Nadav Amit <nadav.amit@xxxxxxxxx> · Sun, 26 Aug 2018 20:26:09 -0700

at 8:03 PM, Masami Hiramatsu <mhiramat@xxxxxxxxxx> wrote:

> On Sun, 26 Aug 2018 11:09:58 +0200
> Peter Zijlstra <peterz@xxxxxxxxxxxxx> wrote:
> 
>> On Sat, Aug 25, 2018 at 09:21:22PM -0700, Andy Lutomirski wrote:
>>> I just re-read text_poke().  It's, um, horrible.  Not only is the
>>> implementation overcomplicated and probably buggy, but it's SLOOOOOW.
>>> It's totally the wrong API -- poking one instruction at a time
>>> basically can't be efficient on x86.  The API should either poke lots
>>> of instructions at once or should be text_poke_begin(); ...;
>>> text_poke_end();.
>> 
>> I don't think anybody ever cared about performance here. Only
>> correctness. That whole text_poke_bp() thing is entirely tricky.
> 
> Agreed. Self modification is a special event.
> 
>> FWIW, before text_poke_bp(), text_poke() would only be used from
>> stop_machine, so all the other CPUs would be stuck busy-waiting with
>> IRQs disabled. These days, yeah, that's lots more dodgy, but yes
>> text_mutex should be serializing all that.
> 
> I'm still not sure that speculative page-table walk can be done
> over the mutex. Also, if the fixmap area is for aliasing
> pages (which always mapped to memory), what kind of
> security issue can happen?

The PTE is accessible from other cores, so just as we assume for L1TF that
the every addressable memory might be cached in L1, we should assume and
PTE might be cached in the TLB when it is present.

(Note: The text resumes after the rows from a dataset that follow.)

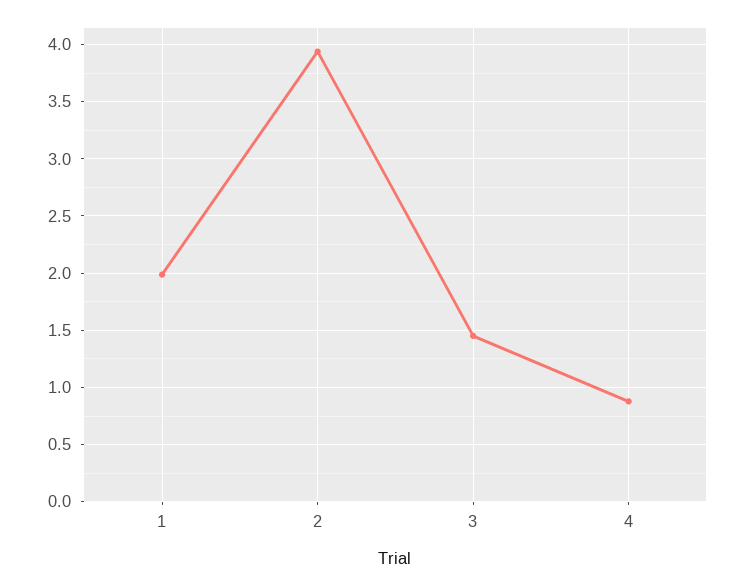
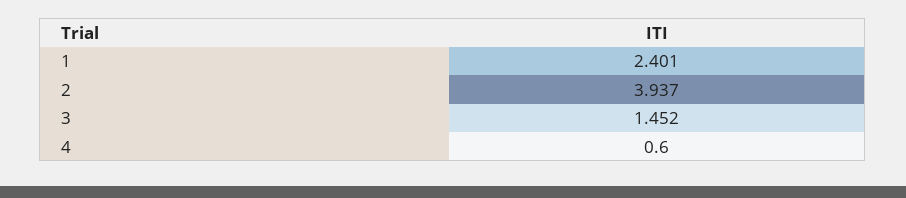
  {
-   "1": 2,
+   "1": 2.401,
    "2": 3.937,
    "3": 1.452,
-   "4": 0.9
+   "4": 0.6
  }

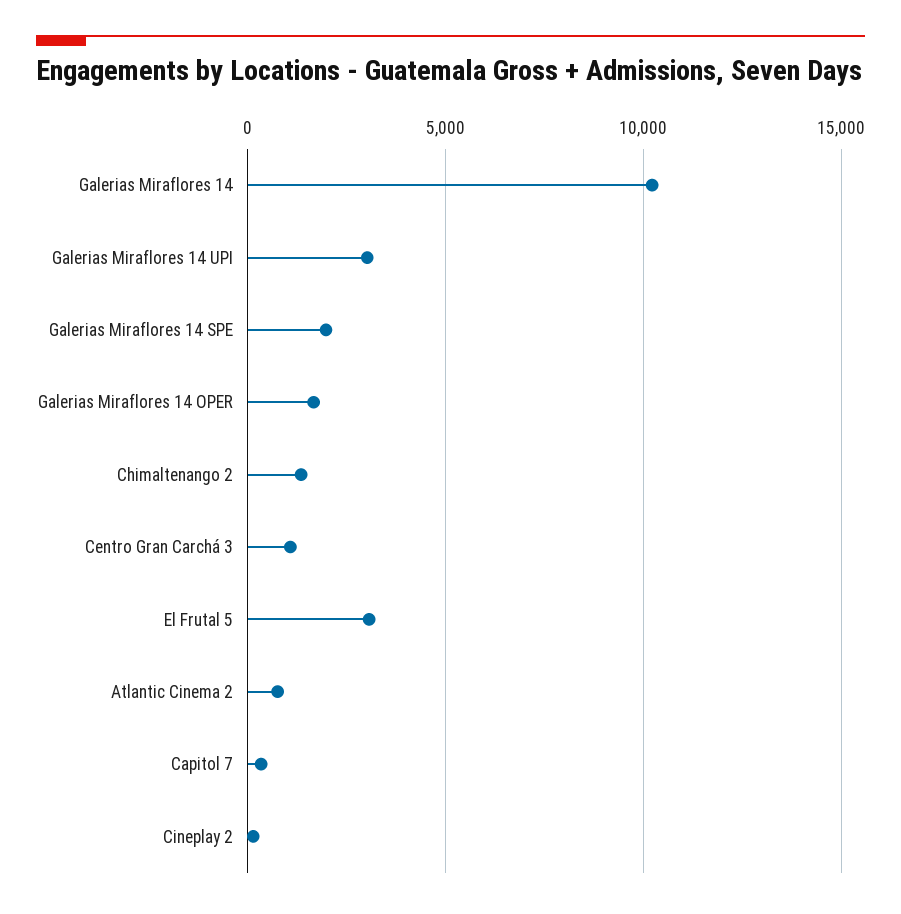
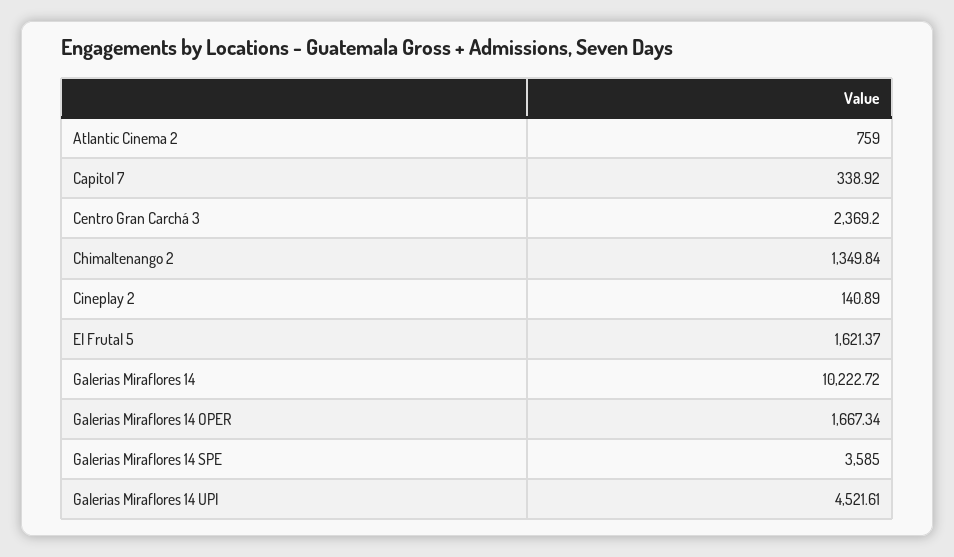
  {
    "Galerias Miraflores 14": 10222.72,
-   "Galerias Miraflores 14 UPI": 3000,
+   "Galerias Miraflores 14 UPI": 4521.61,
-   "Galerias Miraflores 14 SPE": 2000,
+   "Galerias Miraflores 14 SPE": 3585,
    "Galerias Miraflores 14 OPER": 1667.34,
    "Chimaltenango 2": 1349.84,
-   "Centro Gran Carchá 3": 1000,
+   "Centro Gran Carchá 3": 2369.2,
-   "El Frutal 5": 3000,
+   "El Frutal 5": 1621.37,
    "Atlantic Cinema 2": 759,
    "Capitol 7": 338.92,
    "Cineplay 2": 140.89
  }

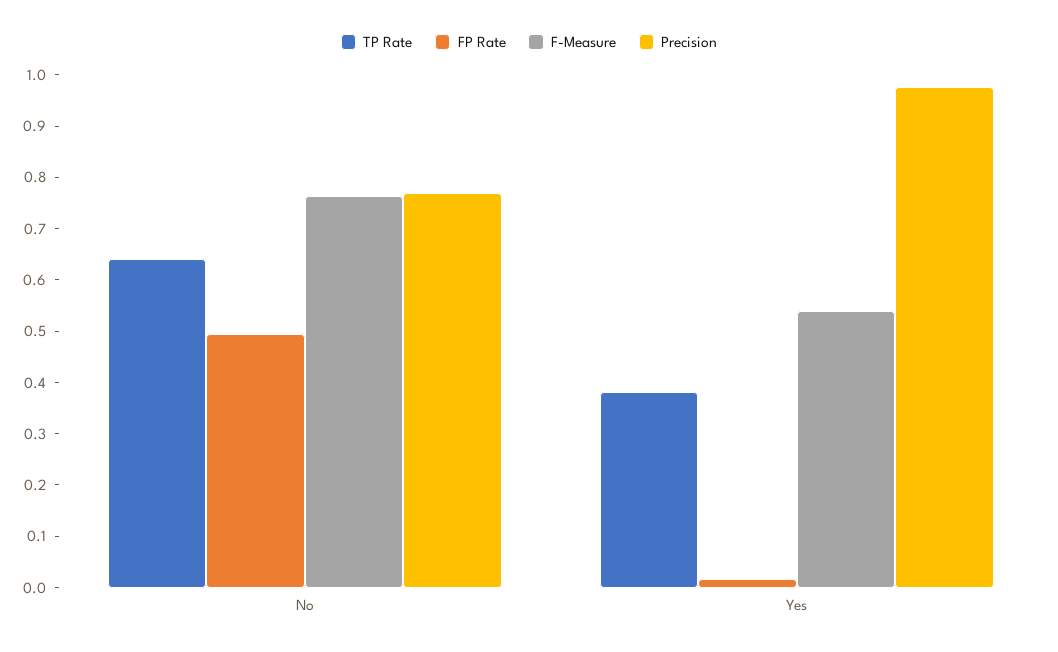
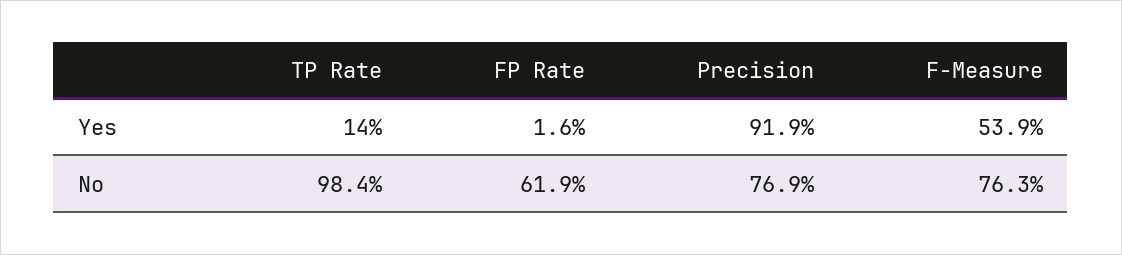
  {
    "TP Rate": {
-     "No": 0.64,
+     "No": 0.984,
-     "Yes": 0.38
+     "Yes": 0.14
    },
    "FP Rate": {
-     "No": 0.5,
+     "No": 0.619,
      "Yes": 0.016
    },
    "F-Measure": {
      "No": 0.763,
      "Yes": 0.539
    },
    "Precision": {
      "No": 0.769,
-     "Yes": 0.98
+     "Yes": 0.919
    }
  }

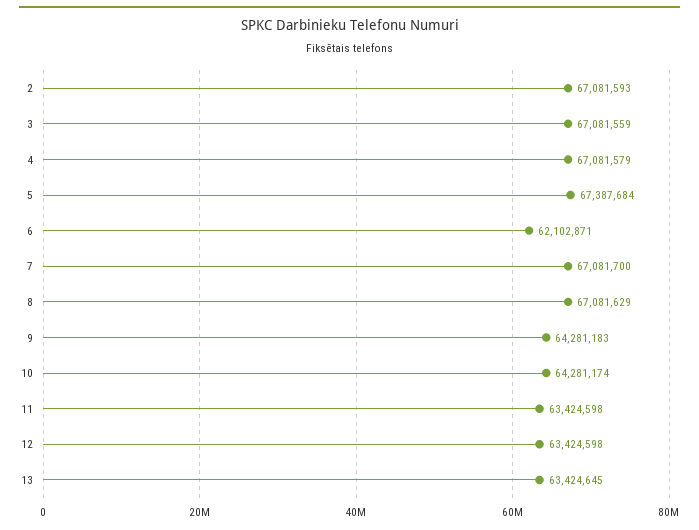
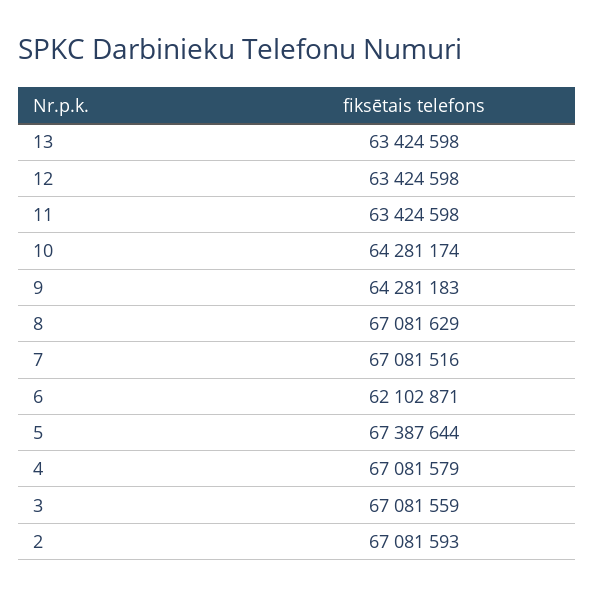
  {
    "2": 67081593,
    "3": 67081559,
    "4": 67081579,
-   "5": 67387684,
+   "5": 67387644,
    "6": 62102871,
-   "7": 67081700,
+   "7": 67081516,
    "8": 67081629,
    "9": 64281183,
    "10": 64281174,
    "11": 63424598,
    "12": 63424598,
-   "13": 63424645
+   "13": 63424598
  }

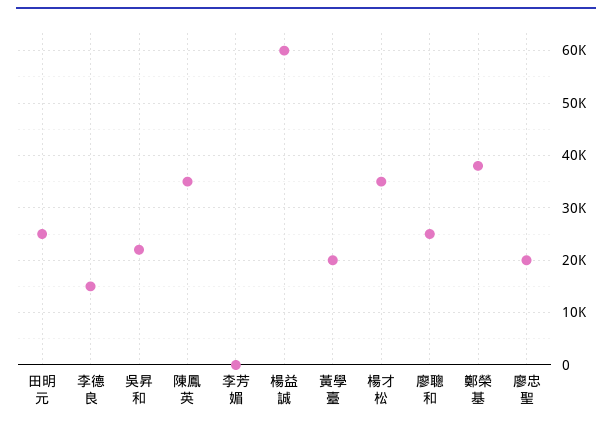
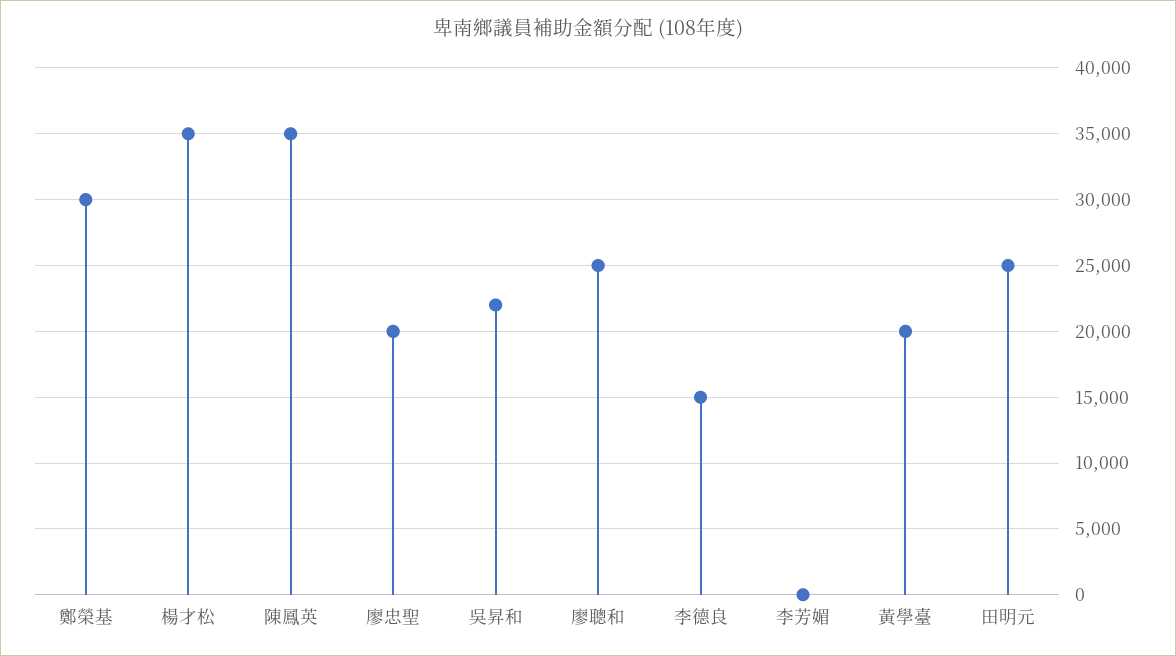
  {
    "田明元": 25000,
    "李德良": 15000,
    "吳昇和": 22000,
    "陳鳳英": 35000,
    "李芳媚": 0,
-   "楊益誠": 60000,
    "黃學臺": 20000,
    "楊才松": 35000,
    "廖聰和": 25000,
-   "鄭榮基": 38000,
+   "鄭榮基": 30000,
    "廖忠聖": 20000
  }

Although the mapping is for an alias, there are a couple of issues here.
First, this alias mapping is writable, so it might an attacker to change the
kernel code (following another initial attack). Second, the alias mapping is
never explicitly flushed. We may assume that once the original mapping is
removed/changed, a full TLB flush would take place, but there is no
guarantee it actually takes place.

> Anyway, from the viewpoint of kprobes, either per-cpu fixmap or
> changing CR3 sounds good to me. I think we don't even need per-cpu,
> it can call a thread/function on a dedicated core (like the first
> boot processor) and wait :) This may prevent leakage of pte change
> to other cores.

I implemented per-cpu fixmap, but I think that it makes more sense to take
peterz approach and set an entry in the PGD level. Per-CPU fixmap either
requires to pre-populate various levels in the page-table hierarchy, or
conditionally synchronize whenever module memory is allocated, since they
can share the same PGD, PUD & PMD. While usually the synchronization is not
needed, the possibility that synchronization is needed complicates locking.

Anyhow, having fixed addresses for the fixmap can be used to circumvent
KASLR.

I don’t think a dedicated core is needed. Anyhow there is a lock
(text_mutex), so use_mm() can be used after acquiring the mutex.